James Poniewozik on the problems posed by oldfangled expectations running up against newfangled revenue streams that are a trickle compared to the rivers of yore.
From Time.com: (Posted Dec. 16)
When journalists say “you get what you pay for,” there’s often a moralistic tone to it that does no one any good. No one’s going to save journalism by hectoring people. Instead, journalists, and their audience, should look at it as a simple practical question: as it stands today, if you pay less, eventually you will get less. (Assuming, that is, no one invents a new means of subsidizing journalism without you paying anything.) Are you OK with that?
It’s an important question, without an automatic answer. A few days ago, The Awl’s Tom Scocca and Choire Sicha wrote a dialogue about a recent Times public-editor column by Clark Hoyt. One of the controversies Hoyt had written about was a case in which a Times freelancer had written about her boyfriend’s restaurant.

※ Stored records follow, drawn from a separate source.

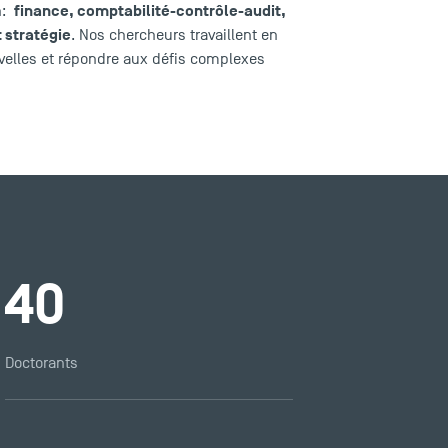
finance
,
comptabilité-contrôle-audit
,
on:
t
stratégie
. Nos chercheurs travaillent en
uvelles et répondre aux défis complexes
40
Doctorants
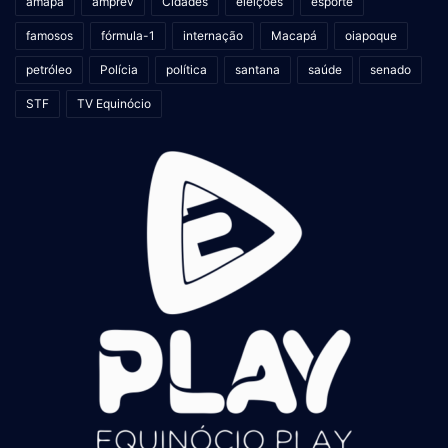
amapá
amprev
Cidades
eleições
esporte
famosos
fórmula-1
internação
Macapá
oiapoque
petróleo
Polícia
política
santana
saúde
senado
STF
TV Equinócio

I won’t belabor the details, but Scocca and Sicha made an outstanding larger point about the Times’ freelancer guidelines: the paper is using far more freelancers to cut costs, yet expects them to abide by the same rigid guidelines as full-time staffers. But one thing that makes it easier for full-time staffers to follow those guidelines is, well, being paid a living wage by the Times. Which the Times either no longer wants to do or can no longer afford to do.
Scocca’s summary is devastating:
You want ethically impeccable writers? Then don’t expect them to have to hustle for a living. Don’t blame them for getting bought, let alone for the potential appearance of having previously been bought, when you’re too cheap to buy them yourself. … We are in tough Times. But stop pretending. The Times has lowered its standards. Lower standards are cheaper than high standards.
The key line there? “Stop pretending.” Maybe what the Times, and readers like my neighbor, are tacitly doing is reaching some kind of silent agreement: we are willing to do (and to read) cheaper news with lower standards, and in turn pay less for it (as employers and as consumers).